Text data extracted from pages
- - - -
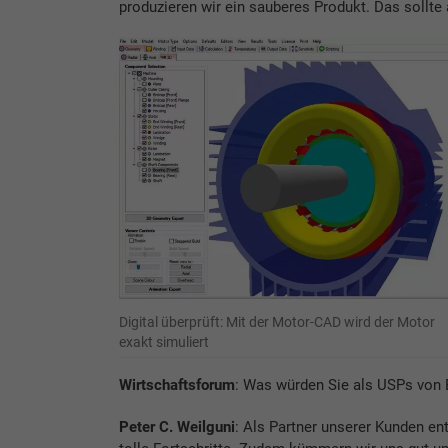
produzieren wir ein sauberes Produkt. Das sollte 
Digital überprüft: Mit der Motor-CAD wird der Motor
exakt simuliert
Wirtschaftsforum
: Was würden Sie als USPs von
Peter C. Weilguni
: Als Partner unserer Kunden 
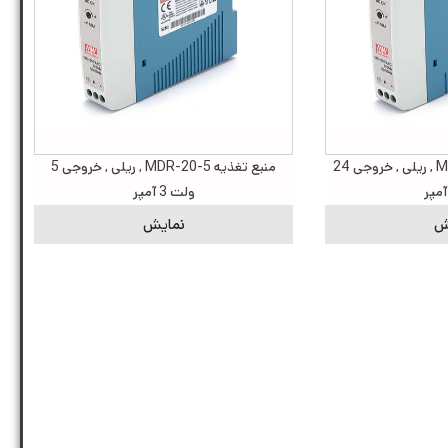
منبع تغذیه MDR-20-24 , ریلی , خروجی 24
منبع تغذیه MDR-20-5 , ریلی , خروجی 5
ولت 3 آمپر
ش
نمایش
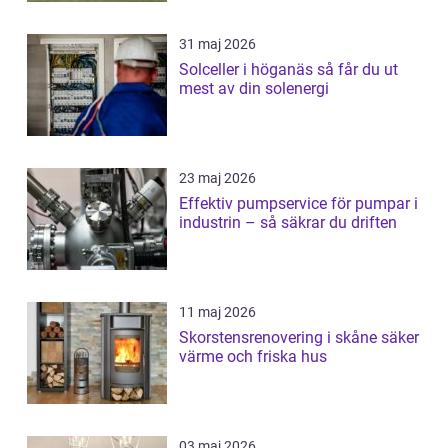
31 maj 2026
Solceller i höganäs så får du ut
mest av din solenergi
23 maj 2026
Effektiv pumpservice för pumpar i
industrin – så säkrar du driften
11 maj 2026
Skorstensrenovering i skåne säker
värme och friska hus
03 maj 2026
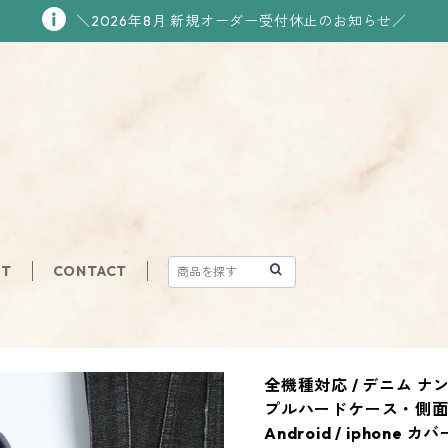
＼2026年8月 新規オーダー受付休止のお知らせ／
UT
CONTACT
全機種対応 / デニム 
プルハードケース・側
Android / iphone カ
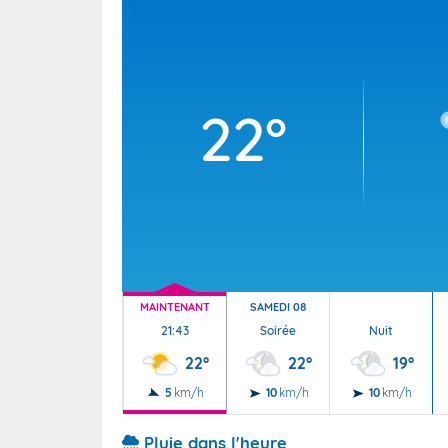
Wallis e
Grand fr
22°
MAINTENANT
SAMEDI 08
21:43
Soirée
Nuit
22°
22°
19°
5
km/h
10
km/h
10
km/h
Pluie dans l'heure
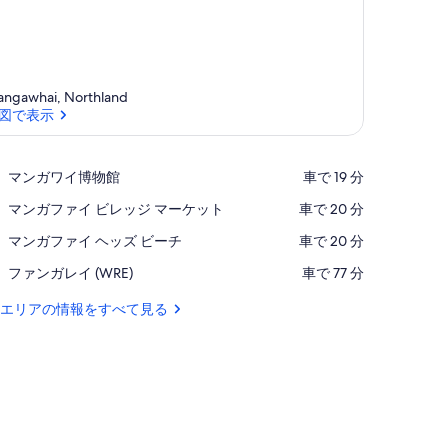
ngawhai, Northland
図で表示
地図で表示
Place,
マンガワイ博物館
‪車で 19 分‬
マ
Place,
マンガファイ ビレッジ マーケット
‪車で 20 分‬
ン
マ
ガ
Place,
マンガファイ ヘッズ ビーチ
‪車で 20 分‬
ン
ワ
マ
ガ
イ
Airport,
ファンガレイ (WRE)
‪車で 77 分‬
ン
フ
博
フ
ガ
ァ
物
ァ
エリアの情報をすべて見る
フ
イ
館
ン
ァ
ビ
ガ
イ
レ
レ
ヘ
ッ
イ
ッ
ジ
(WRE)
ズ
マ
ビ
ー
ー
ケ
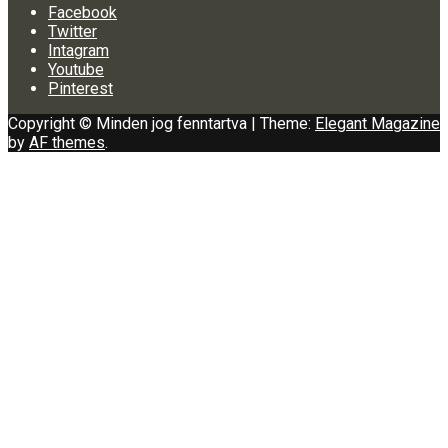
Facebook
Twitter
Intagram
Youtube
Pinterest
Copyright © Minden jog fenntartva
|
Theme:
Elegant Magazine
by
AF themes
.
- - - -
### REQUIRED WORK
Count the lines in the records above that contain the string "تغذیه", and give only the number.

### COMPLETED EXERCISE
2